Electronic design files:

┌──

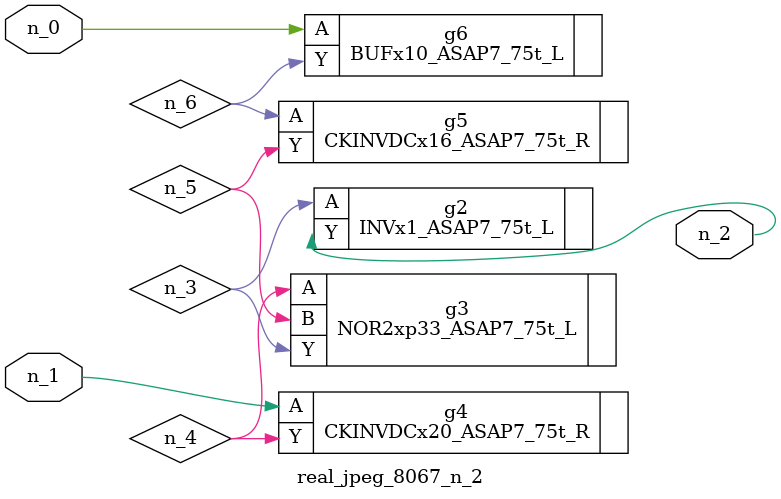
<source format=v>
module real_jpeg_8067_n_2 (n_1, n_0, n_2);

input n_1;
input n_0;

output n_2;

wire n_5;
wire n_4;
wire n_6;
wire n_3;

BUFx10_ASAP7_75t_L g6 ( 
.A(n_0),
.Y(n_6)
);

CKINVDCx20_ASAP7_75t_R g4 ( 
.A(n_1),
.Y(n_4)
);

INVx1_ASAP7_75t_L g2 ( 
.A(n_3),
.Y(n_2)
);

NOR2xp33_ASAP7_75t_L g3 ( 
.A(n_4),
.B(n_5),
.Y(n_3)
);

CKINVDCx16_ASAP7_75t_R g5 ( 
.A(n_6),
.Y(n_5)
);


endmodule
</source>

└──

The expected result is the data above in exact form, free of pictures.

§ Answer to this task:
<source format=v>
module real_jpeg_8067_n_2 (n_1, n_0, n_2);

input n_1;
input n_0;

output n_2;

wire n_5;
wire n_4;
wire n_6;
wire n_3;

BUFx10_ASAP7_75t_L g6 ( 
.A(n_0),
.Y(n_6)
);

CKINVDCx20_ASAP7_75t_R g4 ( 
.A(n_1),
.Y(n_4)
);

INVx1_ASAP7_75t_L g2 ( 
.A(n_3),
.Y(n_2)
);

NOR2xp33_ASAP7_75t_L g3 ( 
.A(n_4),
.B(n_5),
.Y(n_3)
);

CKINVDCx16_ASAP7_75t_R g5 ( 
.A(n_6),
.Y(n_5)
);


endmodule
</source>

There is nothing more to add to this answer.